Koldo LANDALUZE
CRÍTICA «Los años más bellos de una vida»

El inexorable paso del tiempo

Claude Lelouch prolonga la senda fílmica y vital que inició con su exitosa “Un hombre y una mujer” (1966) y que prolongó en “Un hombre y una mujer, veinte años después” (1986) en esta tercera entrega en la que Jean-Louis Trintignant y Anouk Aimée vuelven a reencontrarse, pero esta vez en el otoño de sus vidas.  Tomando como referencia un simil directo, podría decirse que este filme se revela menos elaborada que la trilogía “Antes del...” firmada por Richard Linklater.

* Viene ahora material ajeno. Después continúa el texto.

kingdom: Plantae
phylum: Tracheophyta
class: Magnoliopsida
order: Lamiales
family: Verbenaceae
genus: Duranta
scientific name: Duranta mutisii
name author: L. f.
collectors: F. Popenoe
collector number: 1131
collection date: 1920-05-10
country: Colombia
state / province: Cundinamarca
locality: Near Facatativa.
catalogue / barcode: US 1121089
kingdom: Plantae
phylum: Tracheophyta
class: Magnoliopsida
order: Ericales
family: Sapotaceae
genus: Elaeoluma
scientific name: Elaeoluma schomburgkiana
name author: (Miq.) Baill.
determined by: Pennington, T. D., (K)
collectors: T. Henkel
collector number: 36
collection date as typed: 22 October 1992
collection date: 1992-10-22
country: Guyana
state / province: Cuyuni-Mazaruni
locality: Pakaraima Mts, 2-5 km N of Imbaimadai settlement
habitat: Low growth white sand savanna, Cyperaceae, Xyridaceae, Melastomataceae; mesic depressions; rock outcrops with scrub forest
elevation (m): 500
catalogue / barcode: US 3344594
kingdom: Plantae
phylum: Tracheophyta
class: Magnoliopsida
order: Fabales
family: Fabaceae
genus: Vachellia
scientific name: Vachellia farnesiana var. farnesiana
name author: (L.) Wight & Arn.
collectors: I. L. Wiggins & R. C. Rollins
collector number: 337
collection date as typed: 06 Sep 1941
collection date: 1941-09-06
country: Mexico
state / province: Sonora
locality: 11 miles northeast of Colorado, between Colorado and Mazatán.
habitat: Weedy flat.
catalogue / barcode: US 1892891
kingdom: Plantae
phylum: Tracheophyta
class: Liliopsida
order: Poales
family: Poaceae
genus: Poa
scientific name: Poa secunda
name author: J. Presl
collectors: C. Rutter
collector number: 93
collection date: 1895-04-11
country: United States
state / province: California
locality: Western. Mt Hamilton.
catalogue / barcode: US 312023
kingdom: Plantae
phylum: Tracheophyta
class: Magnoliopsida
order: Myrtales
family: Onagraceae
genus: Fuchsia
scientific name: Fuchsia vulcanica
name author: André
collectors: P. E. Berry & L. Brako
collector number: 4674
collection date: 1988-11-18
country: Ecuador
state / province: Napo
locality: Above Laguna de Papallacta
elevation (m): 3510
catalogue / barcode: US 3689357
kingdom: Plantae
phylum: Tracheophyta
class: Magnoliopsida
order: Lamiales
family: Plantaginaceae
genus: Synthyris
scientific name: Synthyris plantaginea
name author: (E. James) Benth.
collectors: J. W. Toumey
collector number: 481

Lelouch, que inició la trilogía compartiendo la edad que por entonces tenían sus intérpretes, guarda distancia prudente a la hora de dotar de sentido a este reflejo de un espejo inexorable en el que si bien adquiere una lógica importancia el inevitable y cruel paso del tiempo, en su trastienda se advierte una saludable intención de afrontar este capítulo crepuscular desde una óptica de sana alegría y complicidad.

Los comentarios en tono desenfadado que salpican los diálogos relativos a los estragos mentales y físicos que causa el movimiento de las manecillas de nuestro reloj vital, adquieren una especial importancia para una pareja que exhibe sus arrugas con total naturalidad ante una cámara que se toma su tiempo para captar cada uno de sus matices.

Cincuenta y tres años después de aquel primer encuentro, en “Los años más bellos de una vida”, también topamos con un Lelouch que reivindica el espíritu de aquella Nouvelle Vague que subvirtió los estereotipos del cine y que se nos descubre juguetón cuando se atreve a experimentar con diferentes fragmentos de su obra pasada. De esta manera, del flamante coche deportivo pasamos a la pausada silla de ruedas en un metraje que se muestra respetuoso con sus protagonistas y en el que impera el contraste entre el evidente deterioro que padece Trintignant y el saludable otoño que transmite la mirada y la sonrisa de Aimée.